B. Mechanical Action For some firearms the sound of the mechanical action may be detectable. This includes the sound of the trigger and hammer mechanism, the ejection of spent cartridges, and the positioning of new ammunition by the gun’s automatic or manual loading system. The mechanical action is, of course, generally much quieter than the muzzle blast and projectile shock wave, so this acoustical signal is only relevant if the microphone is located close enough to the firearm to pick up these subtle, telltale sounds. For example, personal surveillance recordings or recorded phone conversations that take place in proximity to the shooter may contain this information.

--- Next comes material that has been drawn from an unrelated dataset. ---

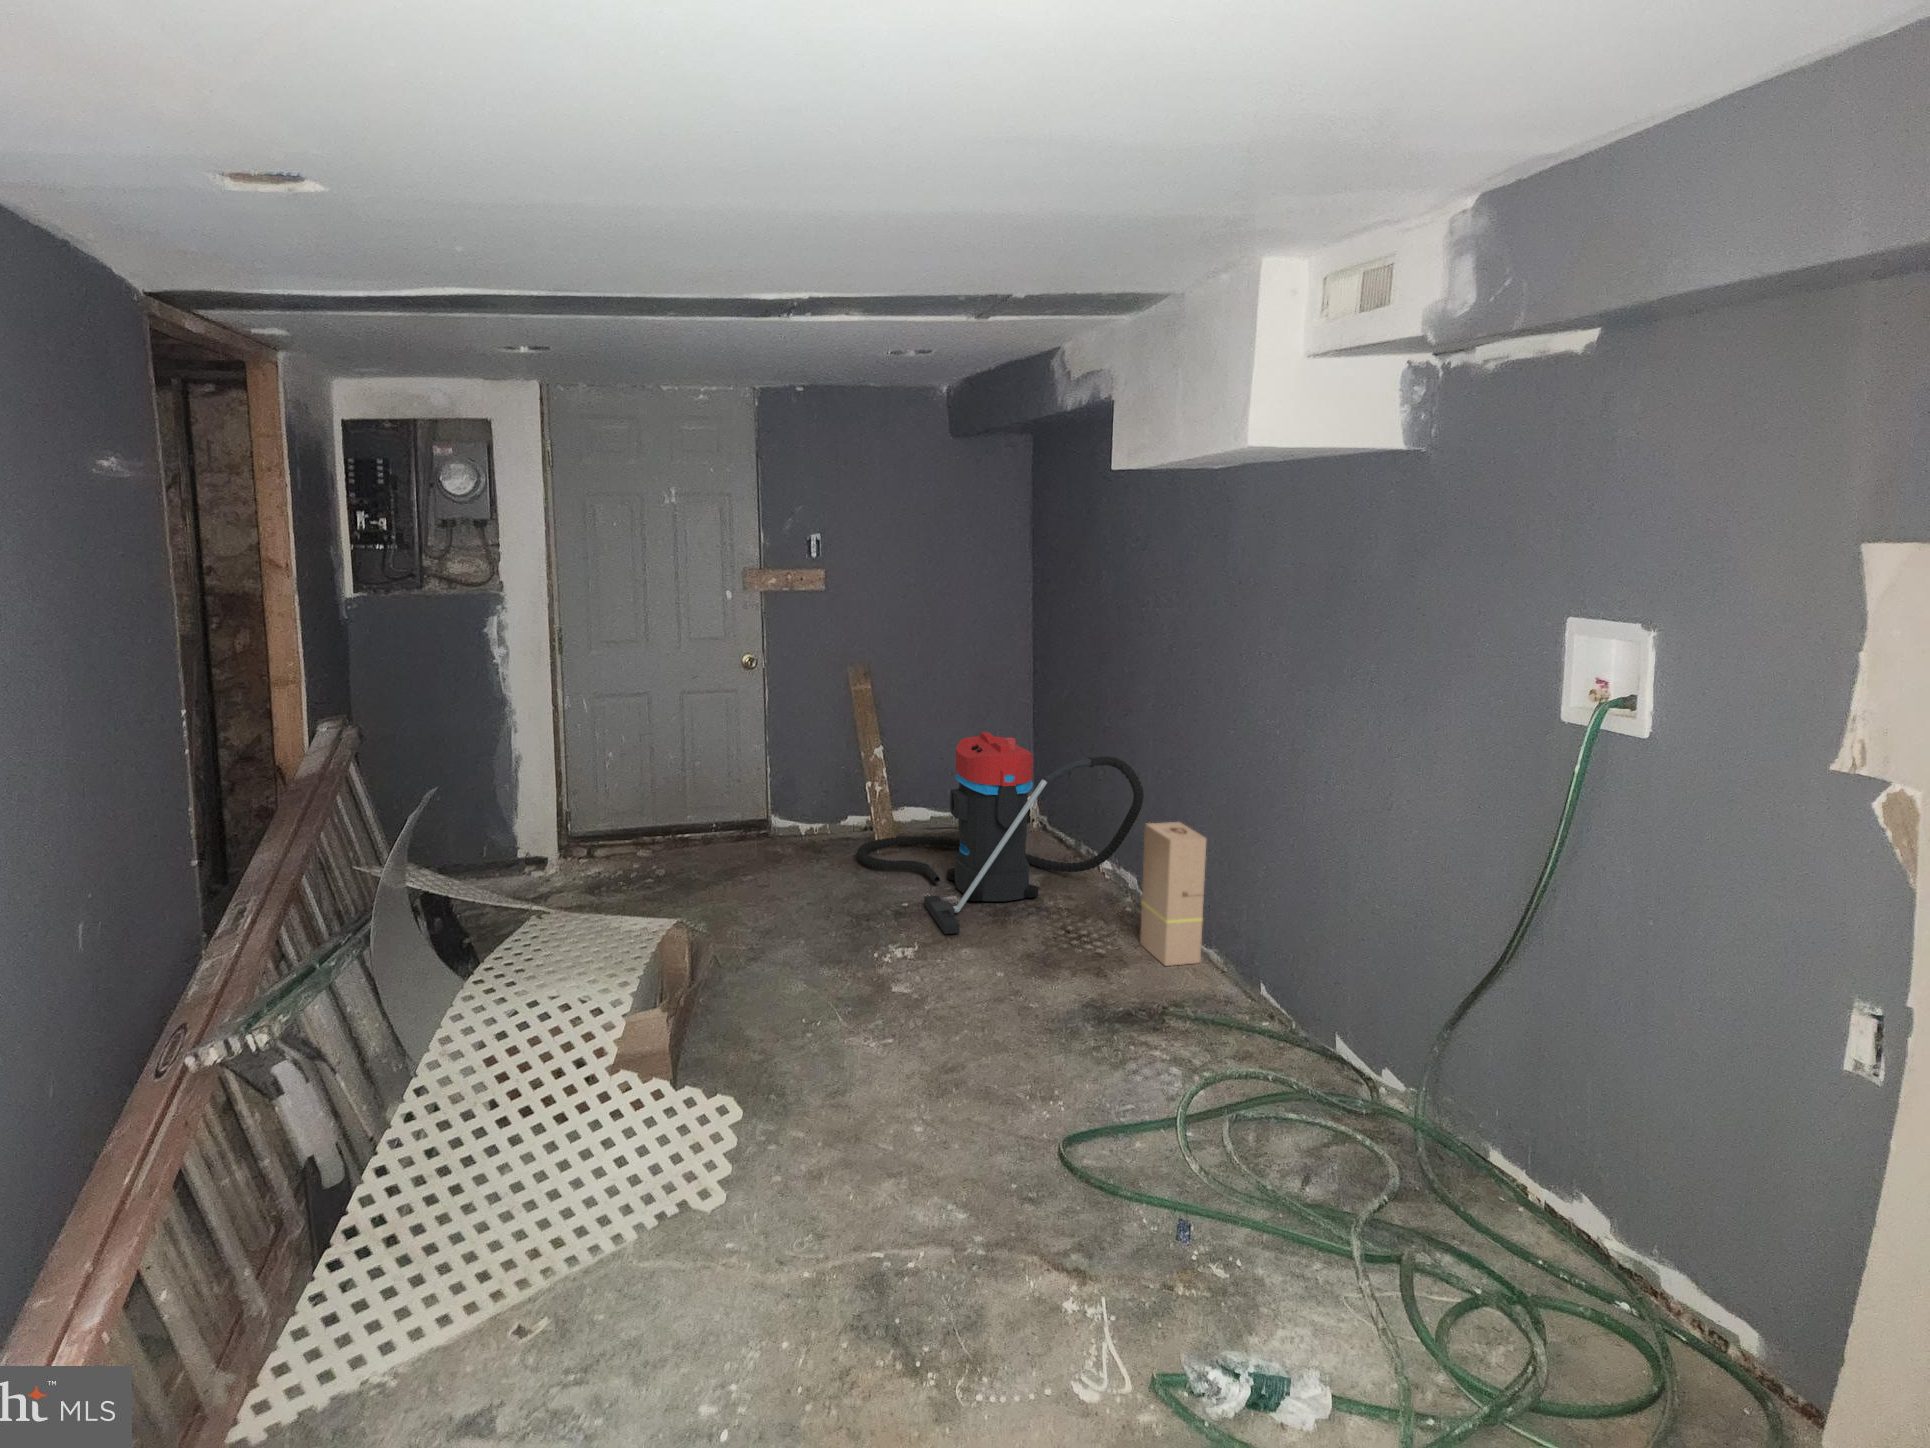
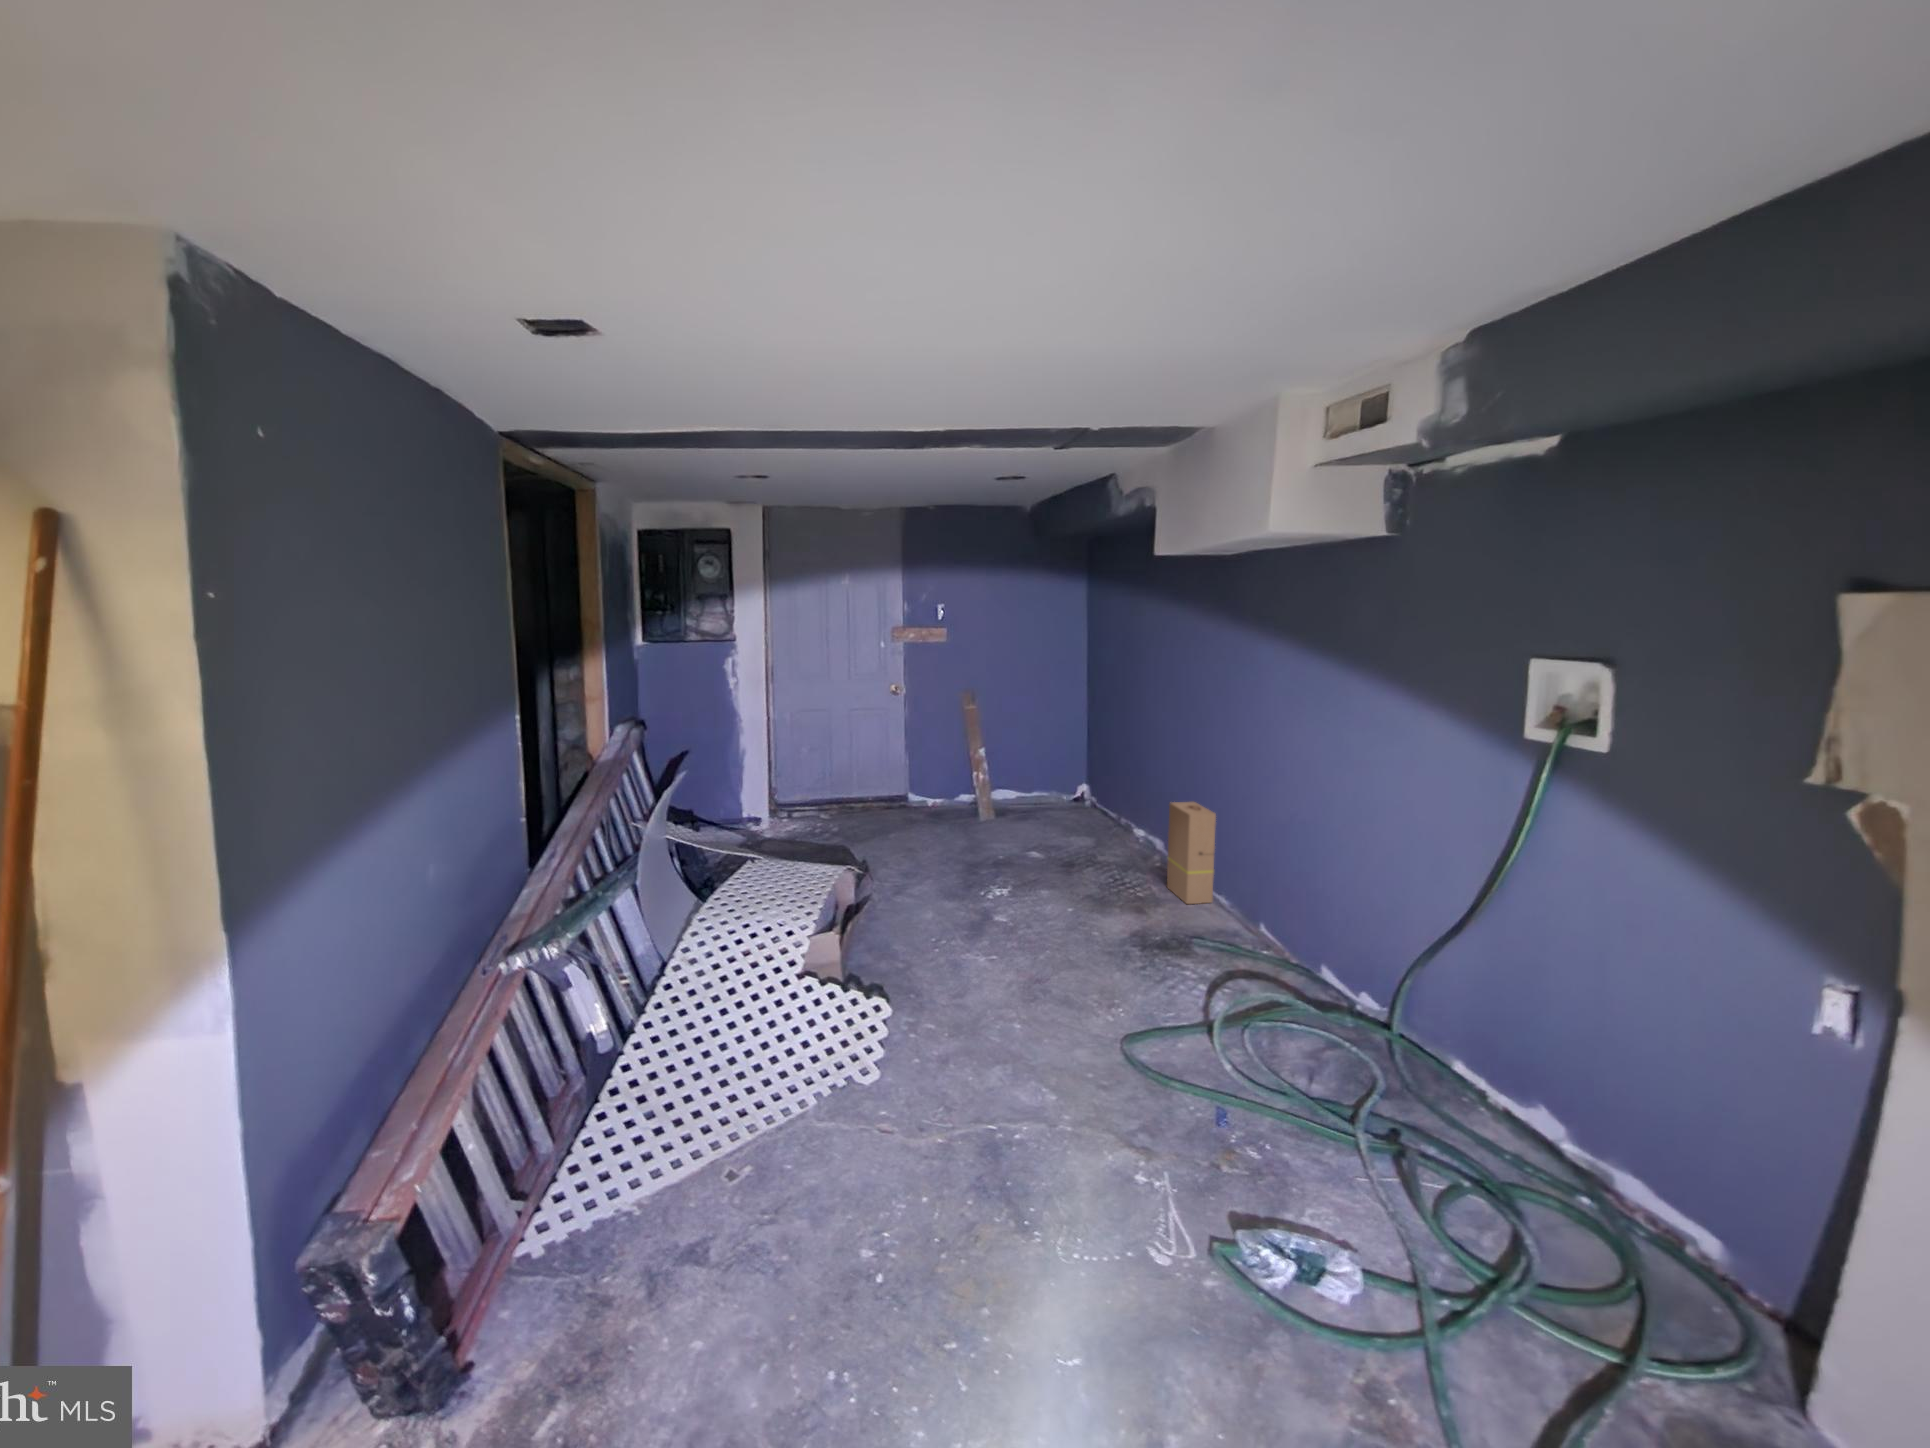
vacuum cleaner: present [857,732,1144,934] -> none [965,738,1166,877]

IV. OTHER PRACTICAL CONSIDERATIONS
A subsonic rifle or handgun without a suppressor will produce a muzzle blast acoustic signal, but the subsonic projectile will not create a shock wave or any other appreciable acoustic signal as it propagates through the air. A recording of a handgun and subsonic bullet (HK USP compact, 40 Smith and Wesson, Federal Hydroshock) is shown in Fig. 6. Note that no shock wave signature is present. The muzzle blast of this particular handgun is less intense and shorter in duration than the muzzle blast of the rifle shown in Figs. 2-4. It would be desirable for criminal forensic analysis to be able to identify a specific firearm from an audio surveillance recording, such as a 911 call or a tape of a land mobile radio conversation in which a gunshot was captured, but conventional audio recordings have not been shown to be reliable for identifying particular firearms . However, recordings obtained in a controlled manner such that the orientation of the firearm and the distance between the gun and the microphone are held constant do show consistency from one shot to another . At distances far from the bullet’s trajectory, the shock wave will have expanded sufficiently by spatial spreading that it may no longer be detectable compared to ambient noise. Also, as noted previously, the situation is much more complicated if the acoustical surroundings include obstacles and reflecting surfaces so that the received acoustical signal contains multipath interference, diffraction effects, and other propagationrelated flaws. The very short duration of the muzzle blast and the acoustic shock waves act like acoustic impulses, so gunshot recordings obtained in complicated surroundings will consist of the convolution of the gun’s report and the acoustic impulse response of the local reverberant environment, resulting in substantial temporal smearing. In fact, reverberant recordings will typically contain more information about the acoustical surroundings than about the gun or the projectile. Deconvolution of the gunshot from the reverberant background can be attempted, but no completely reliable means to accomplish this task for gunshots has been published.